Witness

Seventeen Resources on Women and Men in Mutual Leadership

The issue of women and leadership in the church is a perennial one that rears its head in local churches, global denominations and, these days, in online discourse. Missio Alliance has always held the position that both women and men lead the church, following the Holy Spirit’s guidance, into participation in God’s mission.

Missio Alliance has always held the position that both women and men lead the church, following the Holy Spirit's guidance, into participation in God's mission. Click To Tweet

Your church may feel called to reconsider the role of women in your congregation. If so, you may find yourselves in need of resources to help you navigate this change. Here are 17 resources that can provide you with inspiration, instruction, and ideas regarding this issue that you can use in your own discernment and leadership processes.

In Defense of Women in Pastoral Ministry

  1. A Biblical, Historical, and Pastoral Defense of Women in Ministry
    Seminary Dropout 157—Tish Harrison Warren and Jonathan Warren
    In one of the most popular episodes of Seminary Dropout, author and Anglican priest Tish Harrison Warren and her husband Jonathan detail their journey to embracing the calling of women to ordination.
━━━━━━
▸ Set of tasks
1. Using the resource list on women and men in mutual leadership, decide whether each statement agrees with it: (a) Missio Alliance holds that only men should lead the church; (b) the list offers seventeen resources; (c) Tish Harrison Warren is described as a Presbyterian minister. Answer yes or no for each, and quote the words from the list that decide it.
2. Write out the passage from the resource list on women and men in mutual leadership word for word. Begin at the words "Your church may" and stop after "and leadership processes.".
━━━━━━
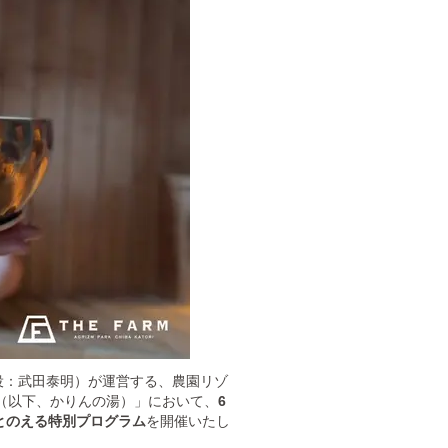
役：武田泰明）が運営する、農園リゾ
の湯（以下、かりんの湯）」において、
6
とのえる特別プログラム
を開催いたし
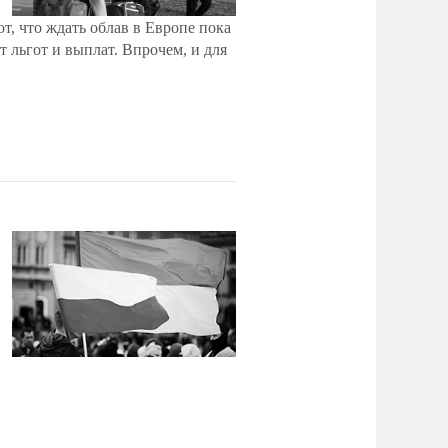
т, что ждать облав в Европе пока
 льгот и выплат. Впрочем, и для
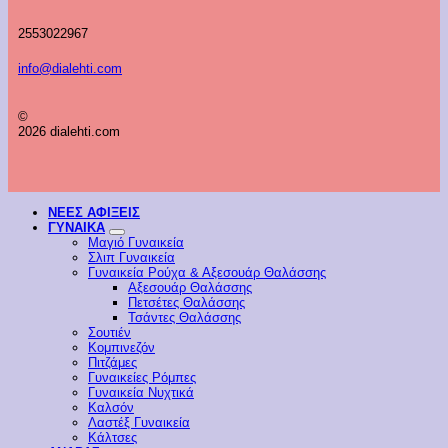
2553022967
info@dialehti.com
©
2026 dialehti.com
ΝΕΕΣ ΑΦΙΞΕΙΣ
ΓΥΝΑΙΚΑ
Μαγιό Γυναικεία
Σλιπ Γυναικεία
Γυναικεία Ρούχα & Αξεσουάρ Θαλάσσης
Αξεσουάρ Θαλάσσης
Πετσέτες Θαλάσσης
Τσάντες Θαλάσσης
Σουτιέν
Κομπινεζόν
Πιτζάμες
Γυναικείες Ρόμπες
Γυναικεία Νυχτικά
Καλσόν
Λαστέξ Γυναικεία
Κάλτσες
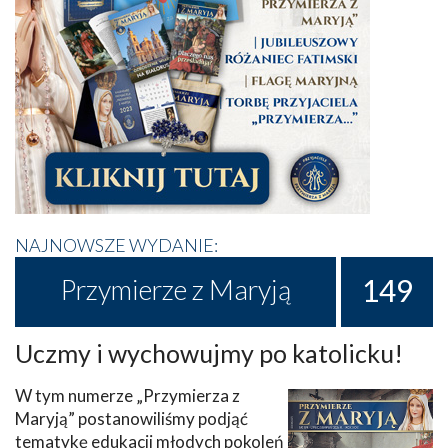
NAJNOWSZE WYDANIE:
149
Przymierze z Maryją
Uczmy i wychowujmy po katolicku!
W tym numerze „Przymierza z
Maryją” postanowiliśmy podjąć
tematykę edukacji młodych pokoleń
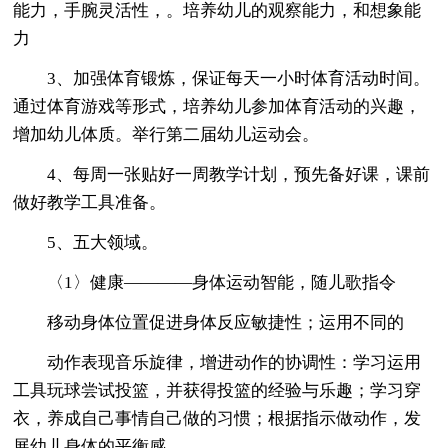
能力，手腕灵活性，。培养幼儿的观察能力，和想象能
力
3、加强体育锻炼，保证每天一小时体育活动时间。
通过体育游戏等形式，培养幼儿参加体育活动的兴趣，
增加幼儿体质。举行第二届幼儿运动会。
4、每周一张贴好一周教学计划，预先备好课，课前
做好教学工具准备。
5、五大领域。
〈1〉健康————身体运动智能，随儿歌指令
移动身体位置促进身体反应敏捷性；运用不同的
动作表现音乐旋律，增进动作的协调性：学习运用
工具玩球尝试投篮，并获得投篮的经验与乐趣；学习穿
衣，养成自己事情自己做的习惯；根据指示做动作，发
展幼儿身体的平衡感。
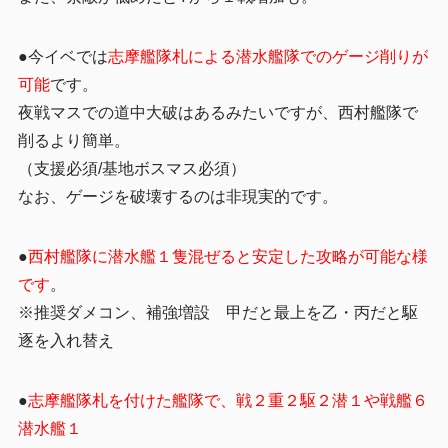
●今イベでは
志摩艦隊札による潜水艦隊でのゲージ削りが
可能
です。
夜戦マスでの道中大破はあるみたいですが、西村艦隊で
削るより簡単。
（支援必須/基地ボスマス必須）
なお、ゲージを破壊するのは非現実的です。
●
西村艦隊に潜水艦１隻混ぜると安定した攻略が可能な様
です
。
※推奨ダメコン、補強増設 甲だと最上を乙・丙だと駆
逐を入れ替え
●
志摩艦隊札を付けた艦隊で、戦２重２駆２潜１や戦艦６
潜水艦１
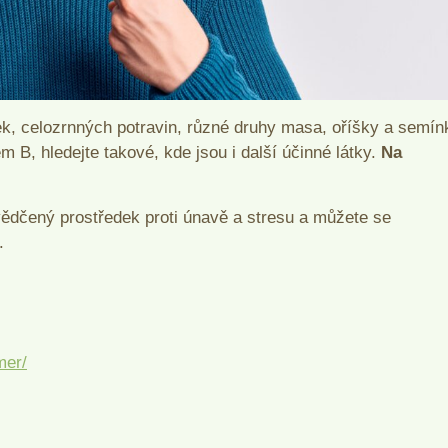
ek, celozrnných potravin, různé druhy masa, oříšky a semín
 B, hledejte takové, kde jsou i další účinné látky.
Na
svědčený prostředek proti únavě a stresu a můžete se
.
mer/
━━━━━━
▸ Solutions
1.
(a) No: "both women and men lead the church"
(b) Yes: "Here are 17 resources"
(c) No: "author and Anglican priest Tish Harrison Warren"

2.
Your church may feel called to reconsider the role of women in your congregation. If so, you may find yourselves in need of resources to help you navigate this change. Here are 17 resources that can provide you with inspiration, instruction, and ideas regarding this issue that you can use in your own discernment and leadership processes.